◆ **What to do**
A faithful copy of the entries is needed, one that leaves out the pictures.

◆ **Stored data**

━━━━━━━━━━━━━━━━

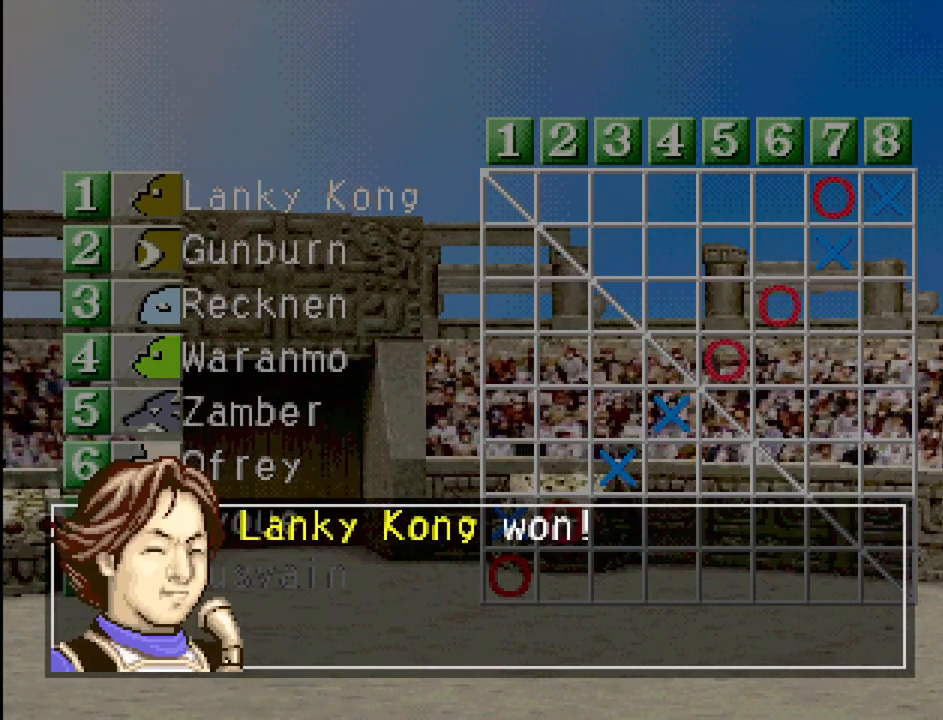
{"buttons": [], "events": []}
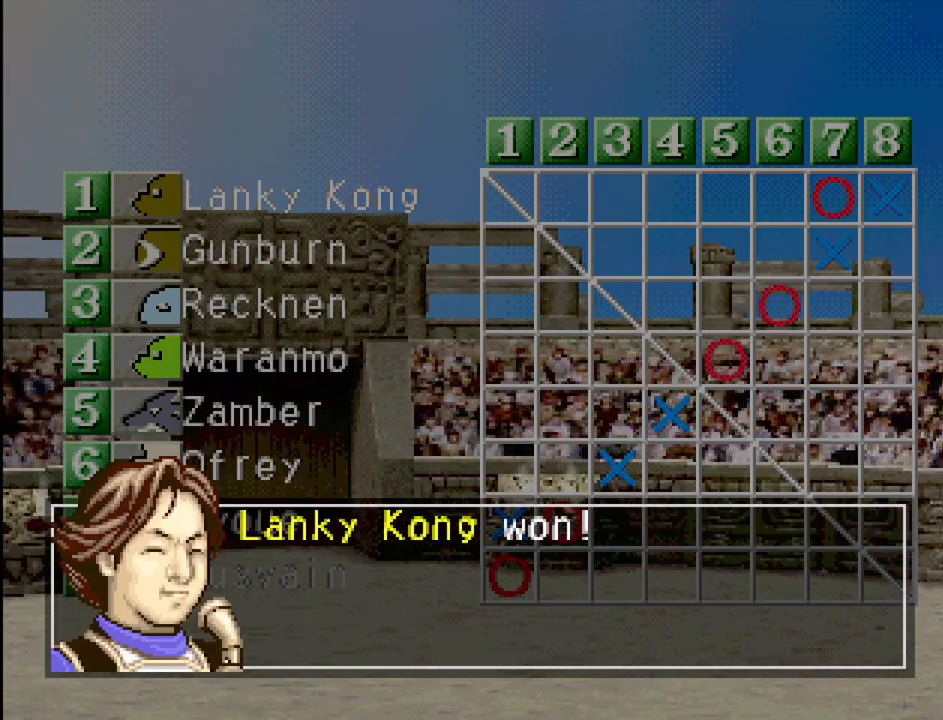
{"buttons": [], "events": [[17, "CROSS", "down"], [117, "CROSS", "up"]]}
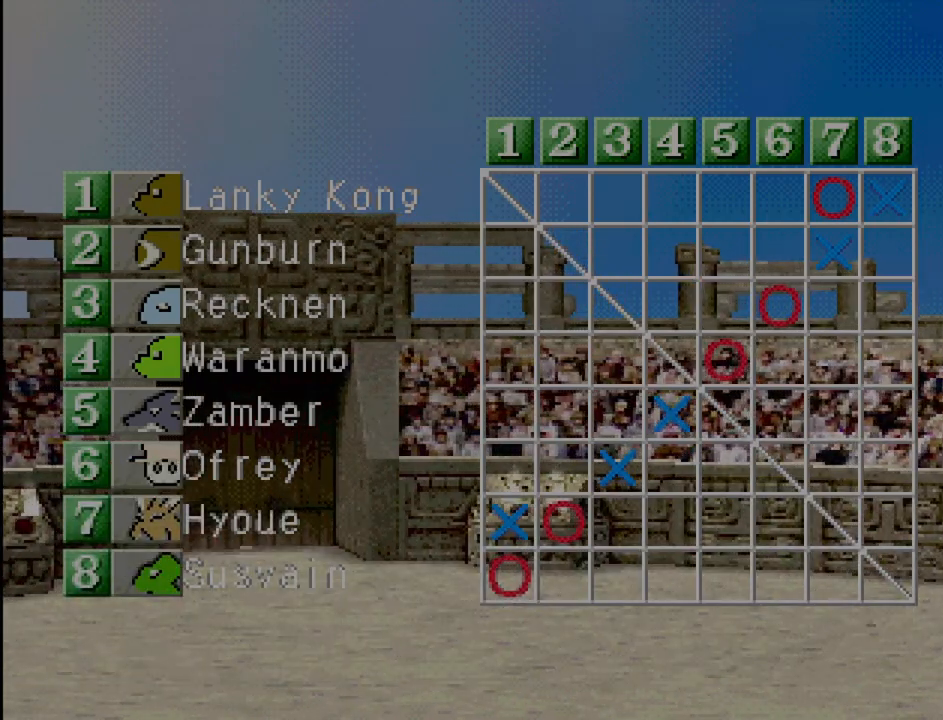
{"buttons": [], "events": []}
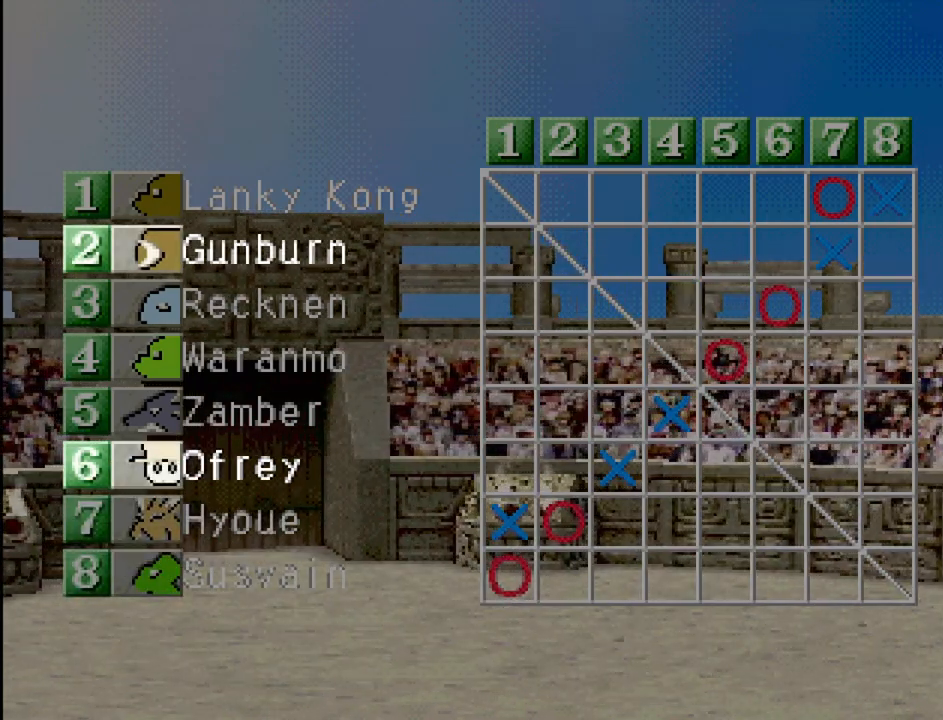
{"buttons": [], "events": []}
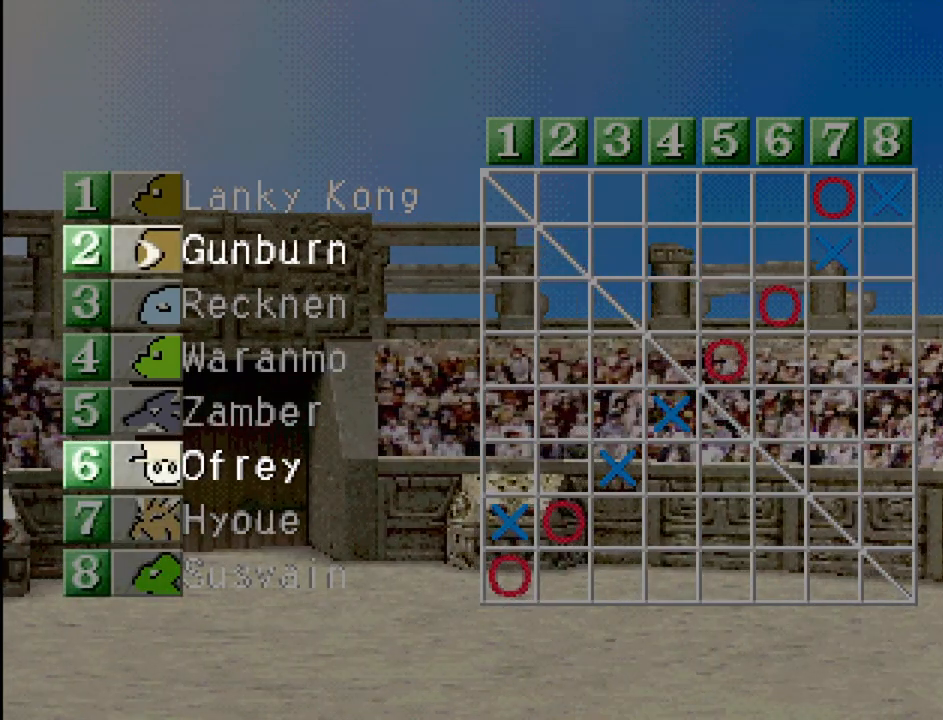
{"buttons": [], "events": []}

━━━━━━━━━━━━━━━━

◆ **Response area**
{"buttons": [], "events": []}
{"buttons": [], "events": [[17, "CROSS", "down"], [117, "CROSS", "up"]]}
{"buttons": [], "events": []}
{"buttons": [], "events": []}
{"buttons": [], "events": []}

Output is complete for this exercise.